On peut attester du retour d’une relative embellie économique comme le laisse croire la diversité des projets qu’il est devenu commode d’inscrire sous la rubrique des <<grandes réalisations>>. Nous avons observé parfois avec douleur la tâche titanesque qui a permis au pays de se replacer sur le chemin de la soutenabilité macro-économique. Nous revenons de loin. Le coût humain et social des plans d’ajustement structurel a été calamiteux au regard de la saignée du PIB par habitant, de l’effondrement du taux d’investissement, du délabrement des ressources énergétiques, de la détérioration des infrastructures de base, du rabaissement l’espérance de vie. Cette parenthèse de notre histoire économique est entrain de se refermer.

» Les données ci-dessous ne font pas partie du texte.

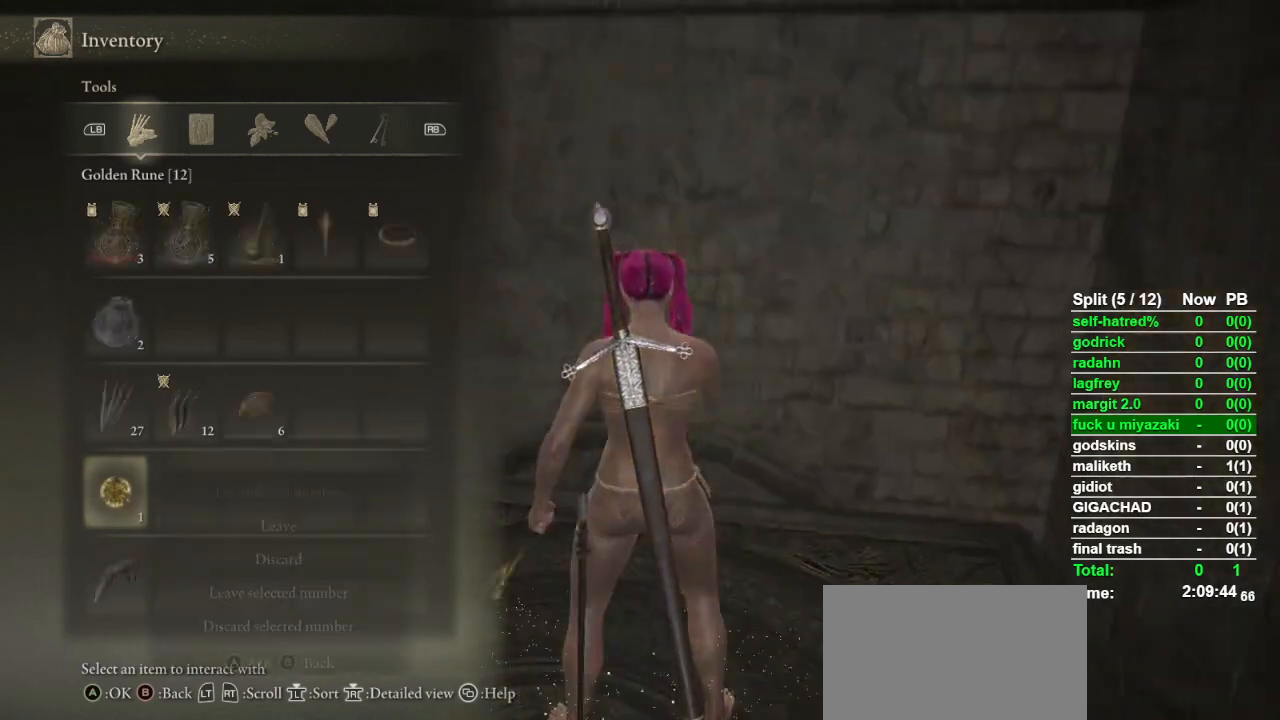
{"dt_ms": 500, "buttons": [], "left_stick": "center", "right_stick": "center", "button_events": [[33, "CROSS", "up"], [400, "CROSS", "down"], [500, "CROSS", "up"]]}
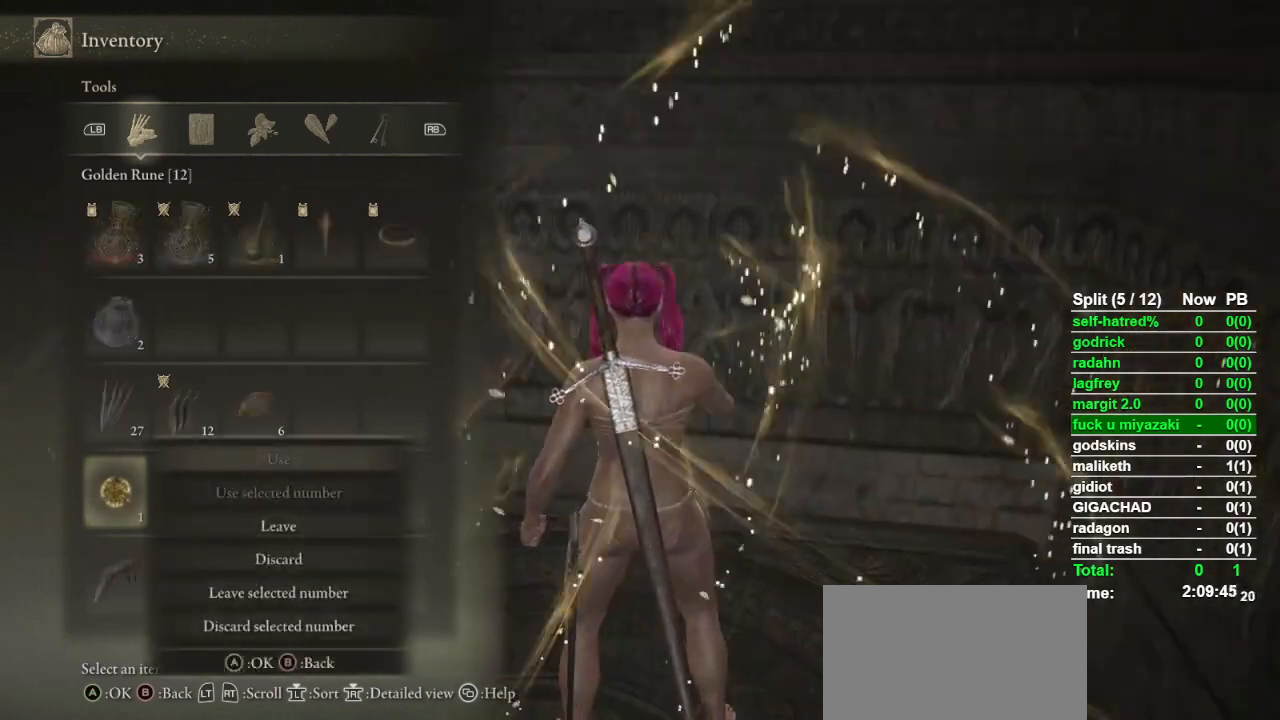
{"dt_ms": 500, "buttons": ["CROSS"], "left_stick": "center", "right_stick": "center", "button_events": [[33, "CROSS", "down"], [133, "CROSS", "up"], [200, "CROSS", "down"], [267, "CROSS", "up"], [333, "CROSS", "down"], [433, "CROSS", "up"], [467, "CROSS", "down"]]}
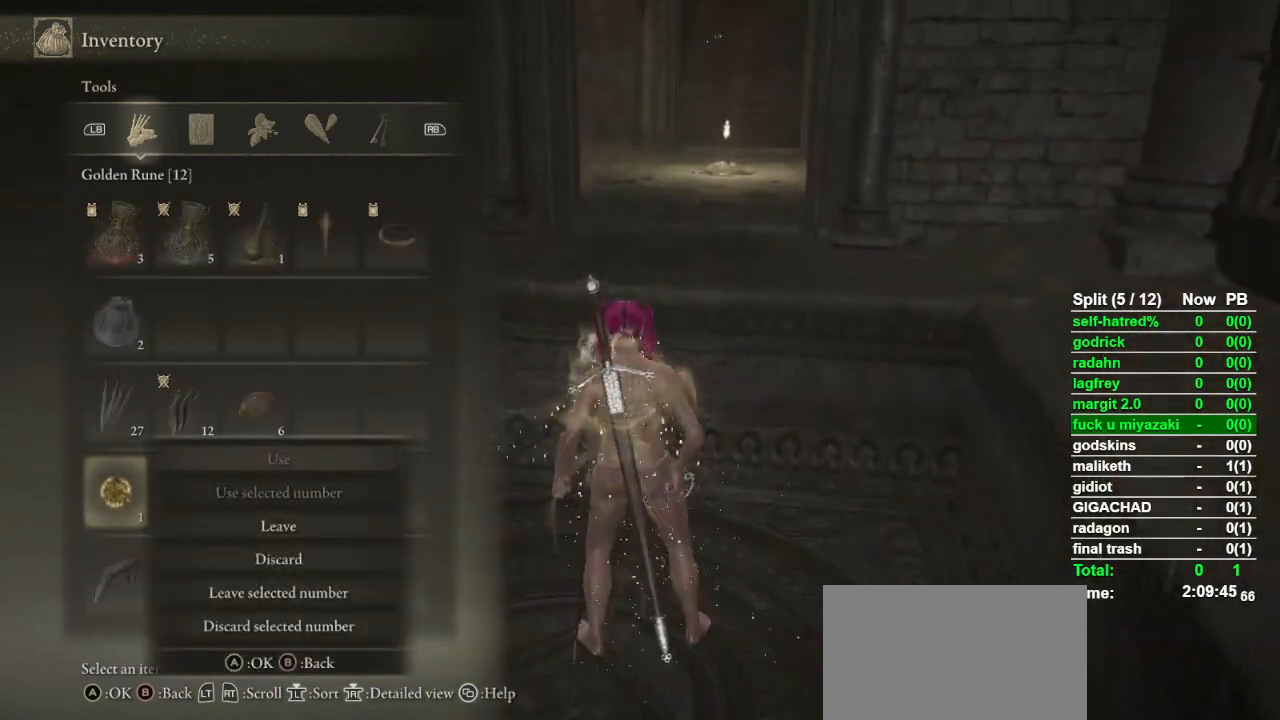
{"dt_ms": 500, "buttons": [], "left_stick": "up-right", "right_stick": "center", "button_events": [[167, "CROSS", "up"], [233, "CROSS", "down"], [333, "CROSS", "up"], [400, "CROSS", "down"], [467, "CROSS", "up"]]}
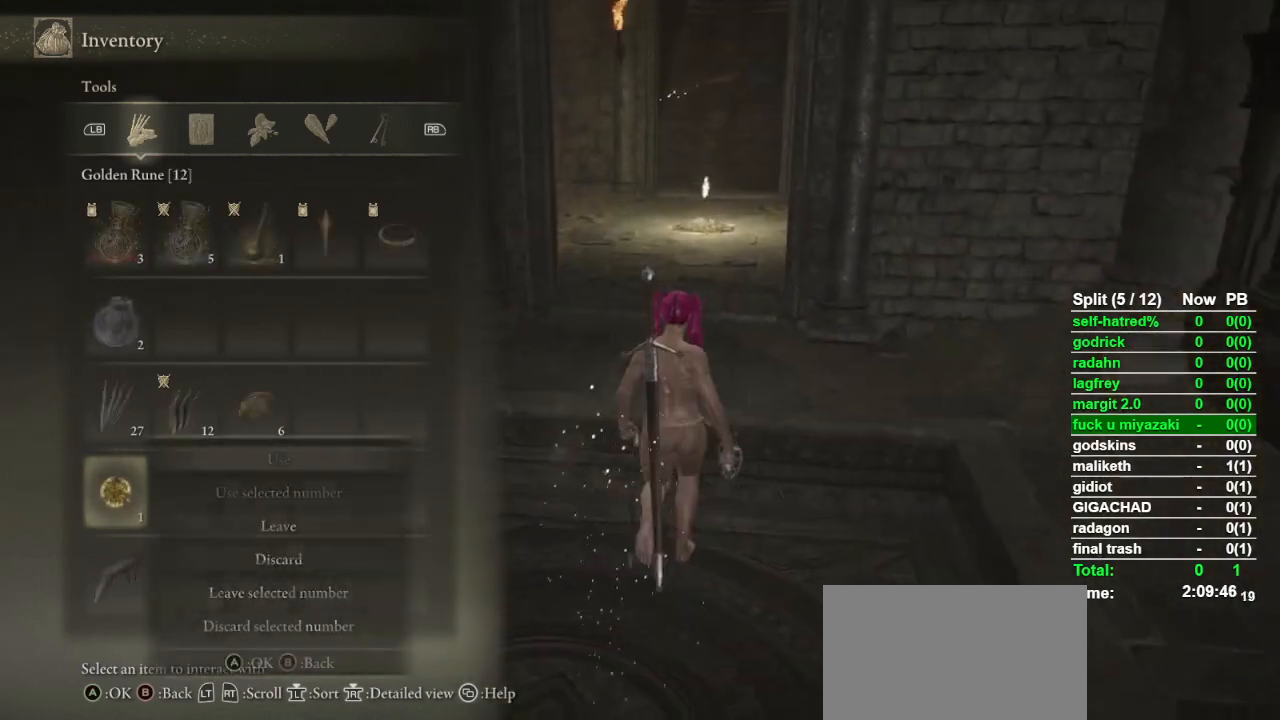
{"dt_ms": 500, "buttons": [], "left_stick": "up", "right_stick": "center", "button_events": [[233, "TOUCHPAD", "down"], [367, "TOUCHPAD", "up"]]}
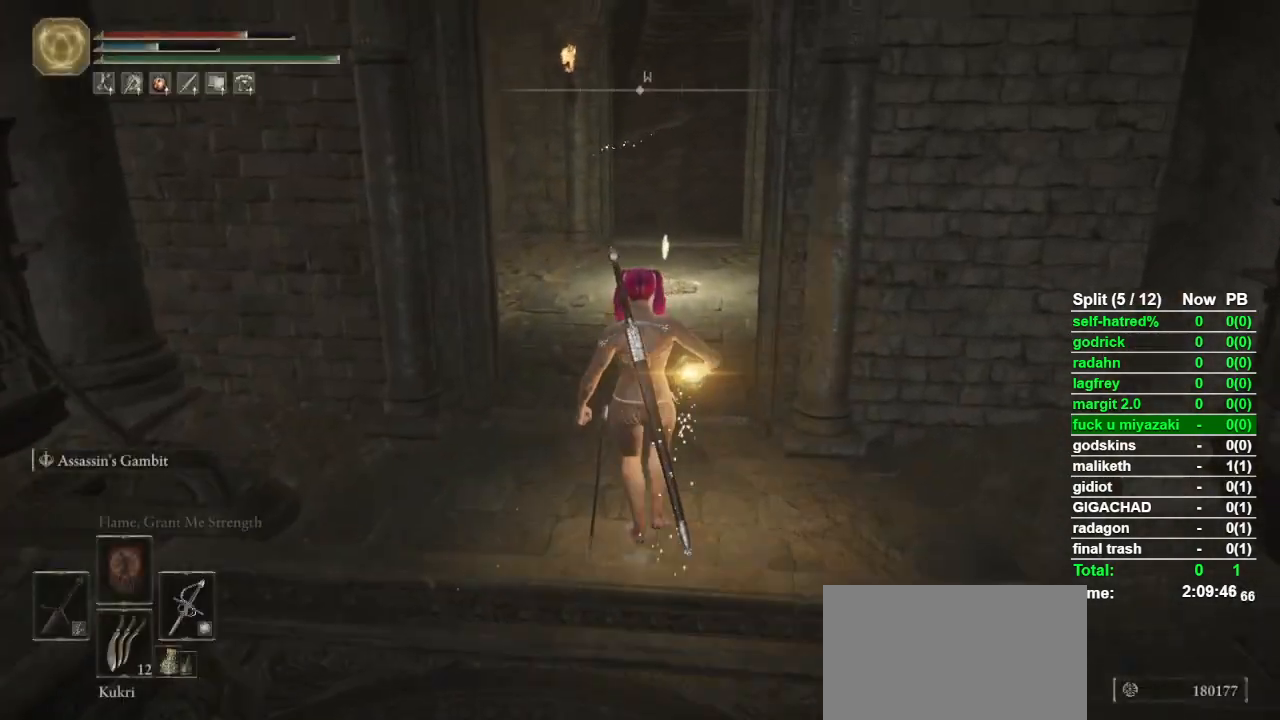
{"dt_ms": 1000, "buttons": [], "left_stick": "up", "right_stick": "center", "button_events": []}
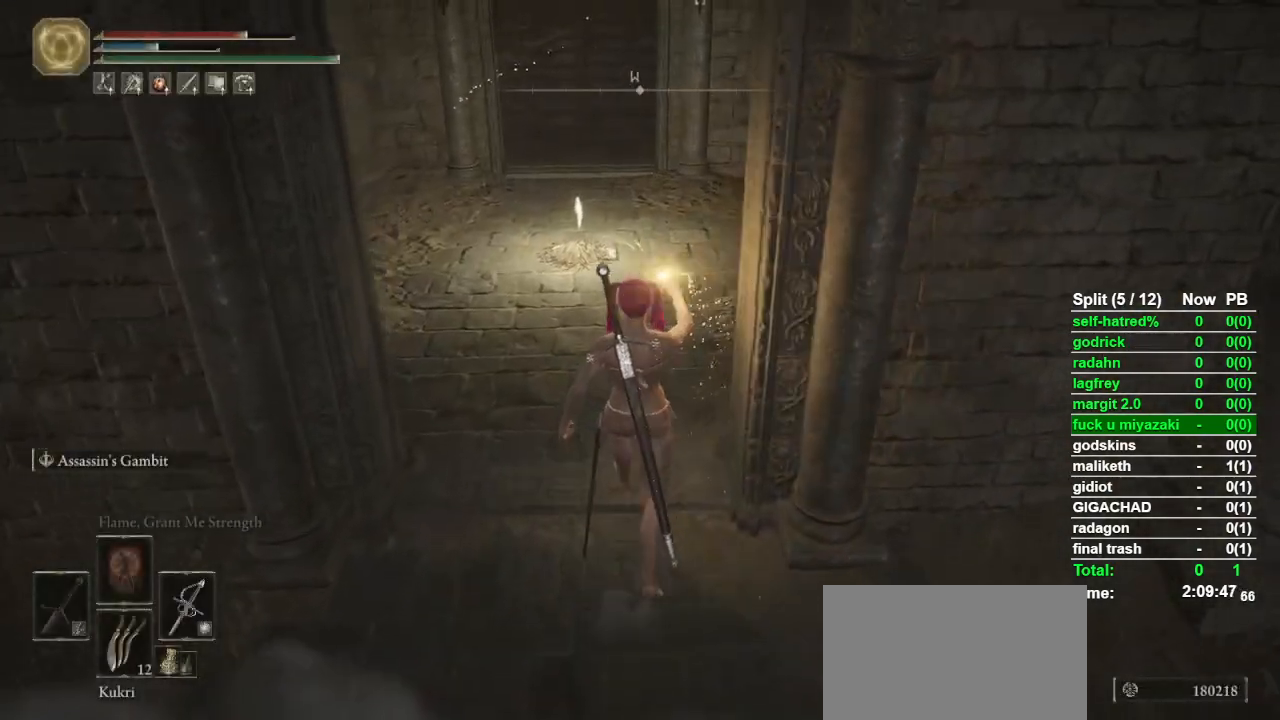
{"dt_ms": 500, "buttons": [], "left_stick": "up", "right_stick": "center", "button_events": []}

C’est l’idée que suggère la progression des indicateurs de la science économique sur le pays. De cette situation, Le camerounais moyen pouvait s’en réjouir à la sortie du boulot en liquidant une petite Guinness tiède ou glacée. Or ce n’est pas le cas. Nombreux sont les camerounais attentifs ou pas à la science économique qui doutent du potentiel de leur pays , écoutent sans y croire, le tam-tam des espérances de l’Etat , rigolent à l’idée que le triangle national puise se transformer en 2035 en pays émergent. Sur quoi comptent-ils, ces gens d’en haut ? entend-on souvent. Ce sceptique populaire a des origines multiples,  parfois psychologiques parfois politiques : Le camerounais moyen est un africain épuisé, désabusé et démoralisé. Epuisé par la transition trop longue et trop lourde de l’ajustement structurel ; désabusé par des politiques de développement dont on perçoit très peu les retombés en termes de bien-être collectif, démoralisé par l’absence d’alternance.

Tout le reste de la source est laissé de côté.